In the April 22, 2025, attack, militants from the Islamist group Lashkar-e-Taiba opened fire on tourists in the Indian-administered region of Kashmir, killing 26 people and wounding more than a dozen others.

The massacre was one of the worst attacks against Indian civilians in decades, and India was quick to suggest that Pakistan, its neighbor and arch-enemy, had been involved. The two countries have fought several wars over Kashmir, a region they share but each claims in its entirety.

The Pakistani government has denied involvement in the attack, and India has provided little evidence to support its claims. However, shortly after the attack, India announced a series of punitive measures against Pakistan, including the threat of disrupting the flow of a major river system that supplies it with water.

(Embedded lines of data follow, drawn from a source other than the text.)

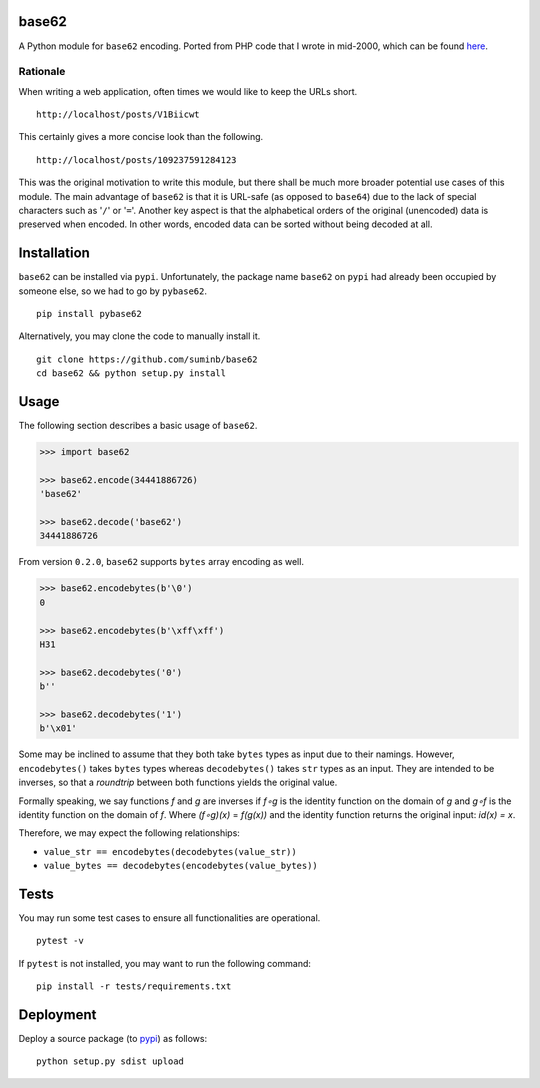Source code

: base62
======

|Build Status| |Coveralls| |PyPI|

A Python module for ``base62`` encoding. Ported from PHP code that I wrote
in mid-2000, which can be found
`here <http://philosophical.one/posts/base62>`__.

.. |Build Status| image:: https://github.com/suminb/base62/actions/workflows/ci.yml/badge.svg
   :target: https://github.com/suminb/base62/actions/workflows/ci.yml?query=branch%3Adevelop
.. |PyPI| image:: https://img.shields.io/pypi/v/pybase62.svg
   :target: https://pypi.python.org/pypi/pybase62
.. |Coveralls| image:: https://coveralls.io/repos/github/suminb/base62/badge.svg?branch=master
   :target: https://coveralls.io/github/suminb/base62?branch=develop


Rationale
---------

When writing a web application, often times we would like to keep the URLs
short.

::

    http://localhost/posts/V1Biicwt

This certainly gives a more concise look than the following.

::

    http://localhost/posts/109237591284123

This was the original motivation to write this module, but there shall be much
more broader potential use cases of this module. The main advantage of
``base62`` is that it is URL-safe (as opposed to ``base64``) due to the lack of
special characters such as '``/``' or '``=``'. Another key aspect is that the
alphabetical orders of the original (unencoded) data is preserved when encoded.
In other words, encoded data can be sorted without being decoded at all.

Installation
============

``base62`` can be installed via ``pypi``. Unfortunately, the package name
``base62`` on ``pypi`` had already been occupied by someone else, so we had to
go by ``pybase62``.

::

    pip install pybase62

Alternatively, you may clone the code to manually install it.

::

    git clone https://github.com/suminb/base62
    cd base62 && python setup.py install

Usage
=====

The following section describes a basic usage of ``base62``.

.. code:: python

    >>> import base62

    >>> base62.encode(34441886726)
    'base62'

    >>> base62.decode('base62')
    34441886726

From version ``0.2.0``, ``base62`` supports ``bytes`` array encoding as well.

.. code:: python

    >>> base62.encodebytes(b'\0')
    0

    >>> base62.encodebytes(b'\xff\xff')
    H31

    >>> base62.decodebytes('0')
    b''

    >>> base62.decodebytes('1')
    b'\x01'

Some may be inclined to assume that they both take ``bytes`` types as input
due to their namings. However, ``encodebytes()`` takes ``bytes`` types
whereas ``decodebytes()`` takes ``str`` types as an input. They are intended
to be inverses, so that a *roundtrip* between both functions yields the
original value.

Formally speaking, we say functions *f* and *g* are inverses if *f∘g* is the 
identity function on the domain of *g* and  *g∘f* is the identity function
on the domain of *f*. Where *(f∘g)(x)* = *f(g(x))* and the identity function
returns the original input: *id(x) = x*.

Therefore, we may expect the following relationships:

* ``value_str == encodebytes(decodebytes(value_str))``
* ``value_bytes == decodebytes(encodebytes(value_bytes))``

Tests
=====

You may run some test cases to ensure all functionalities are operational.

::

    pytest -v

If ``pytest`` is not installed, you may want to run the following command:

::

    pip install -r tests/requirements.txt


Deployment
==========

Deploy a source package (to `pypi <https://pypi.org>`_) as follows:

::

    python setup.py sdist upload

In Kashmir, Indian forces launched a sweeping crackdown, detaining hundreds of people while continuing the search for the attackers. India and Pakistan repeatedly exchanged small-arms fire along the border in the days following the attack.

But India's attacks on Wednesday represent an escalation of the conflict. The Pakistani government has vowed to respond in kind to any Indian aggression, and both countries have the capacity to inflict severe damage.

India has long accused Pakistan of fomenting separatist violence in Kashmir, a picturesque and ethnically diverse valley nestled in the Himalayan mountains. Kashmir's fate was thrown into doubt in 1947 when the British divided their former colony, India, into two countries: Muslim-majority Pakistan and Hindu-majority India.

Shortly after, the Hindu monarch of Jammu and Kashmir, Hari Singh (1895-1961), who initially decided to maintain the independence of the Muslim-majority region, yielded to India when Pakistan sent a military force to occupy part of its territory. Today, both countries administer part of Kashmir and simultaneously claim all of it, while Kashmiris have little say in the matter.

Since the 1999 war between the two nations over the region, and due to the rise of the separatist insurgency, Kashmir remains one of the most militarized areas in the world. The two countries have repeatedly come close to war since then, including in 2019 when a bomb attack killed at least 40 Indian soldiers in Kashmir. That attack, claimed by the Islamist militant group Jaish-e-Mohammed, triggered an Indian airstrike in Pakistan, and an Indian plane was shot down. Tensions between the two countries eased when Pakistan released the pilot.